When Lhaskyid performed her first internal exam, shortly after N went into labor, she discovered two things in rapid succession. First, N was already ‘two fingers’ (3 cm) dilated after only an hour of labor. But the real surprise lay beyond the cervix. Rather than the comforting roundness of a head, she felt buttocks. As she manipulated her fingers around to be sure, she felt the little one’s lingam and almost cried out. Not because he was a boy, and she had just touched the organ that signified this. But because this baby was not headfirst. 

She had delivered many breeches in her life, but none of them twins, and always with a backup helper. She knew the problems a breech could cause---the cord could squeezed or tangled and cut off oxygen to the baby, or the head or shoulders could get stuck on the way out. Even more critically, Zangskar's only labor room, at the primary health clinic where she worked, had no emergency facilities for a cesarean. The nearest hospital was an 18-hour drive away, over a high pass that still lay under several feet of snow. 

L finished her exam, smiled, and told her sister she would soon have the baby. Then she went into the next room to think. She sent her mother off to call Karsha's most skilled birth attendant, a medical assistant, while she made some butter tea. 

The medical assistant was perplexed when he arrived. Lhaskyid had delivered many babies in her life and usually did so on her own. Why had she called him. When he performed his exam, he nearly gasped, but kept his face as straight as possible for N's benefit. Maybe it helped that he talked to Lhaskyid in Urdu rather than Zangskari so that N never suspected anything. Maybe it was that N never realized she had twins until after the whole thing was over and so she wasn’t overwhelmed from the beginning. Maybe it the fact that two very experienced birth attendants knew as much to follow the ‘hands off the breech’ policy.

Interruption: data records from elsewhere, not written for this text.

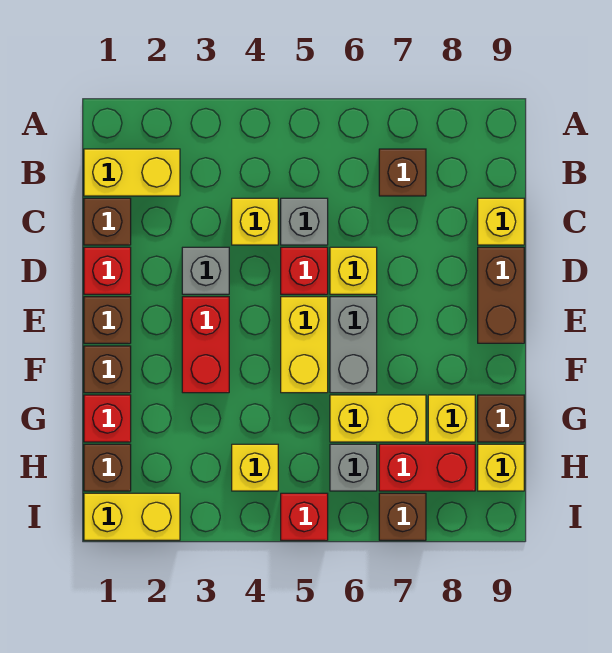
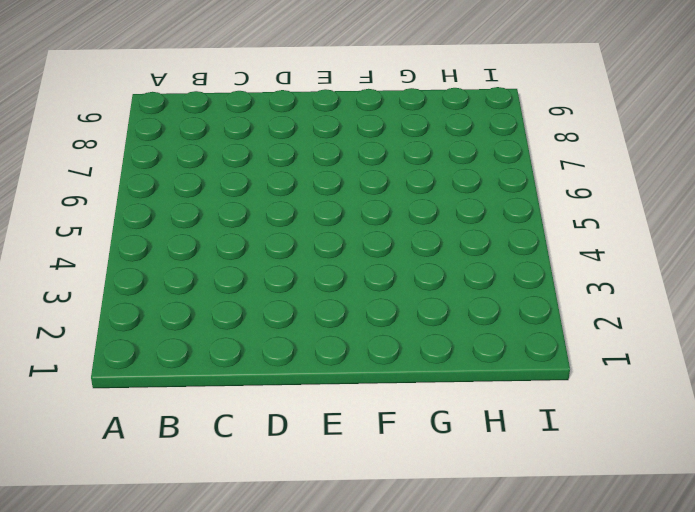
none -> yellow 1x2 brick [84,149,180,196]
none -> brown 1x1 brick [379,149,426,196]
none -> brown 1x1 brick [84,198,131,245]

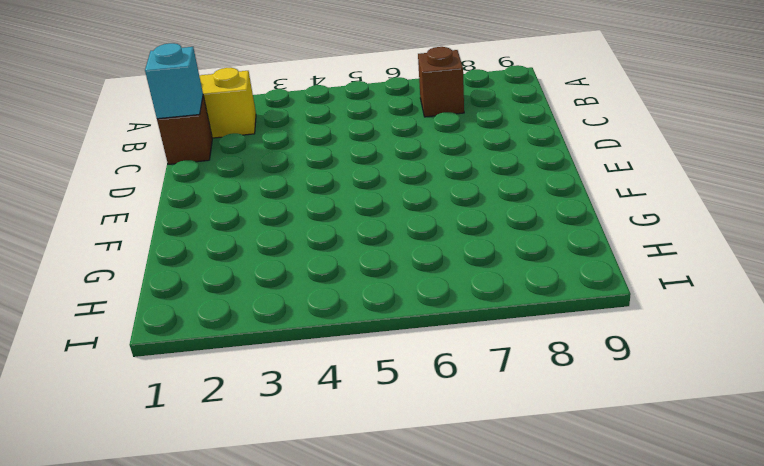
cyan 1x1 brick [145,43,203,119] -> none
none -> yellow 1x1 brick [232,198,278,245]
none -> grey 1x1 brick [281,198,328,245]
none -> yellow 1x1 brick [478,198,524,245]

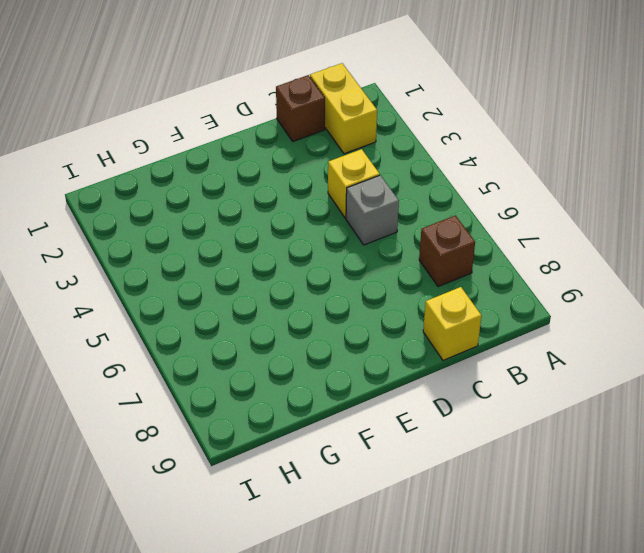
none -> red 1x1 brick [84,247,131,294]
none -> grey 1x1 brick [182,247,229,294]
none -> red 1x1 brick [281,247,328,294]

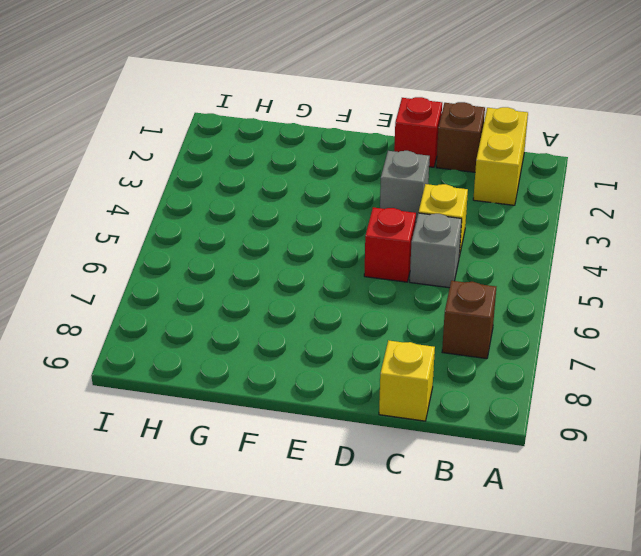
none -> yellow 1x1 brick [330,247,377,294]
none -> brown 1x2 brick [478,247,524,343]
none -> brown 1x1 brick [84,297,131,343]

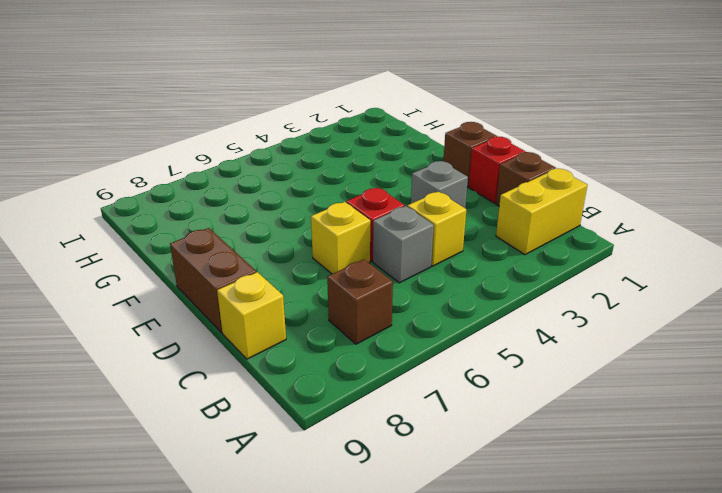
none -> red 1x2 brick [182,297,229,393]
none -> yellow 1x2 brick [281,297,328,393]
none -> grey 1x2 brick [330,297,377,393]

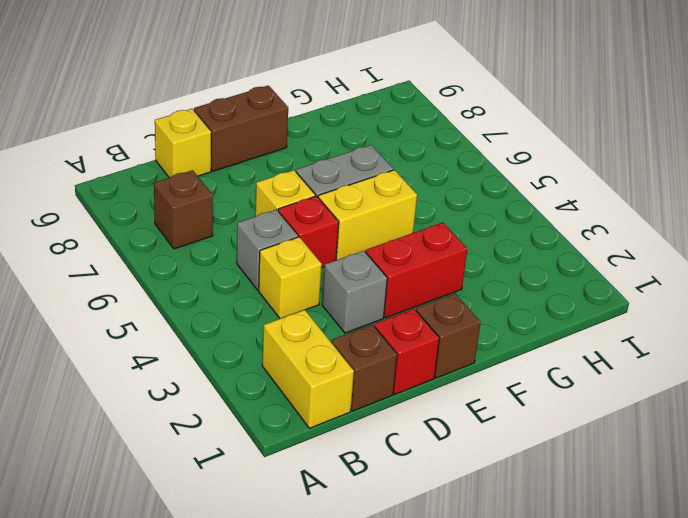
none -> brown 1x1 brick [84,346,131,393]
none -> red 1x1 brick [84,395,131,442]
none -> yellow 1x2 brick [330,395,426,442]

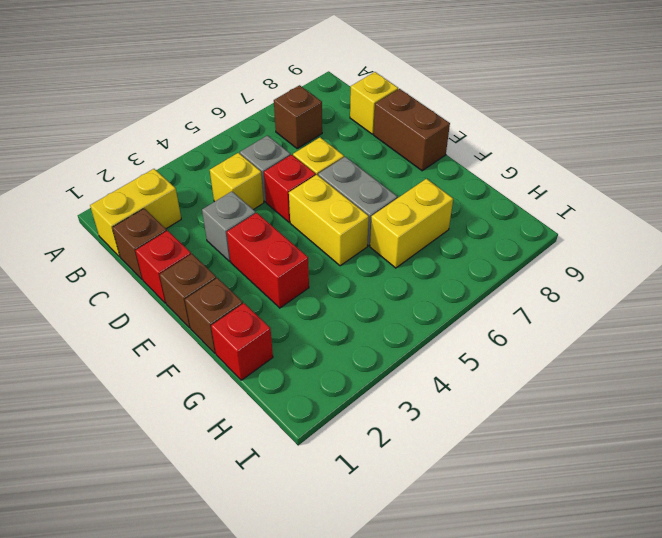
none -> yellow 1x1 brick [428,395,475,442]
none -> brown 1x1 brick [478,395,524,442]
none -> brown 1x1 brick [84,444,131,491]

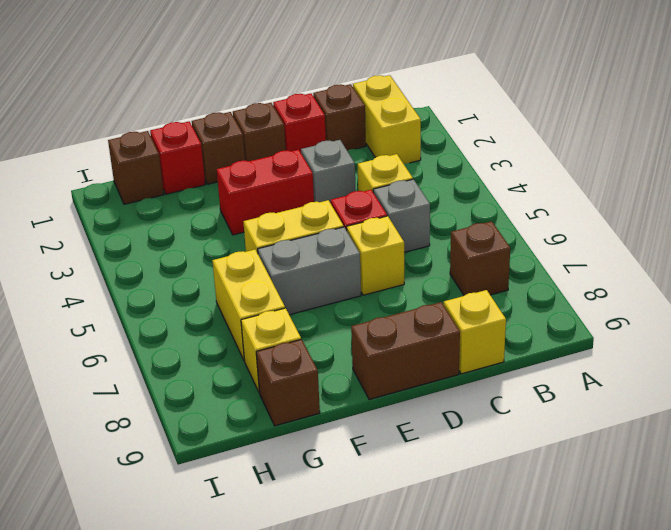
none -> yellow 1x1 brick [232,444,278,491]
none -> grey 1x1 brick [330,444,377,491]
none -> red 1x2 brick [379,444,475,491]

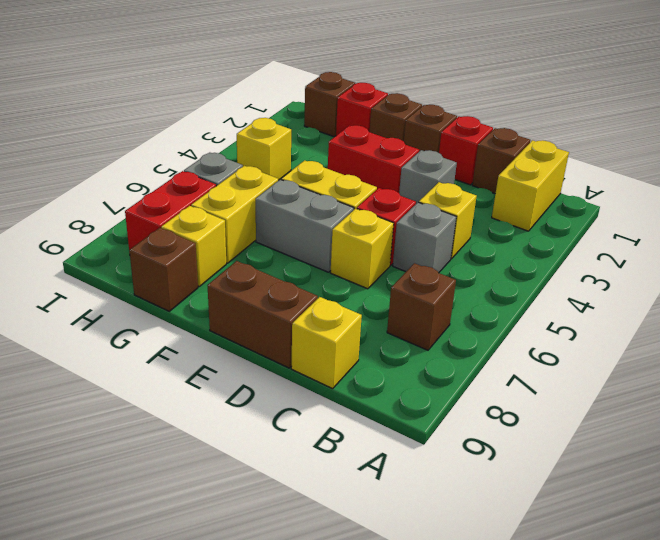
none -> yellow 1x1 brick [478,444,524,491]
none -> yellow 1x2 brick [84,493,180,540]
none -> red 1x1 brick [281,493,328,540]

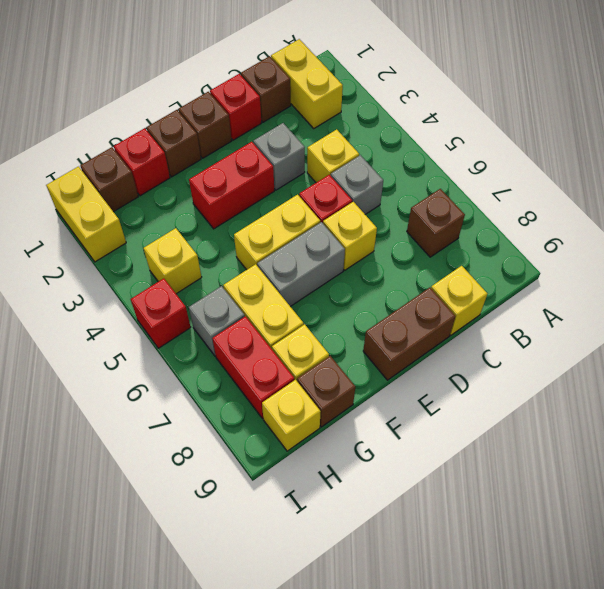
none -> brown 1x1 brick [379,493,426,540]

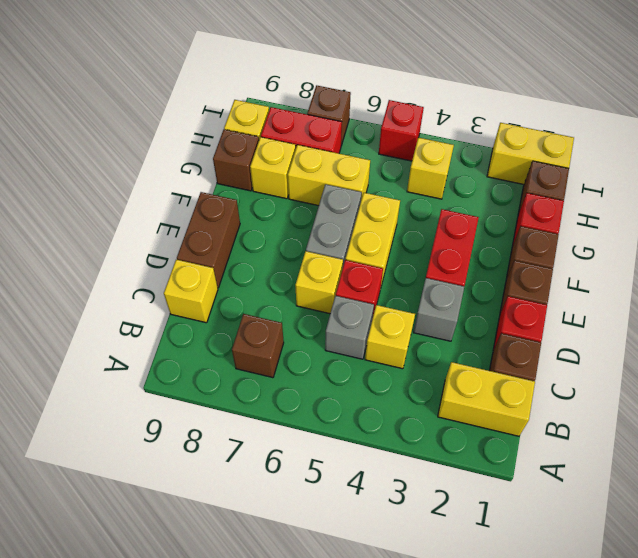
none -> grey 1x1 brick [330,444,377,491]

A few short hours, the twins were born, an hour apart, in perfect health. 

In the first year after their birth, N's twins had a few bouts of fever and diarrhea. My twins spent the first three months in the Intensive Care Nursery at Dartmouth Hospital with very few complications and showed no signs of prematurity at the end of twelve months. 

Both sets of twins, for very different reasons, outwitted the odds against them.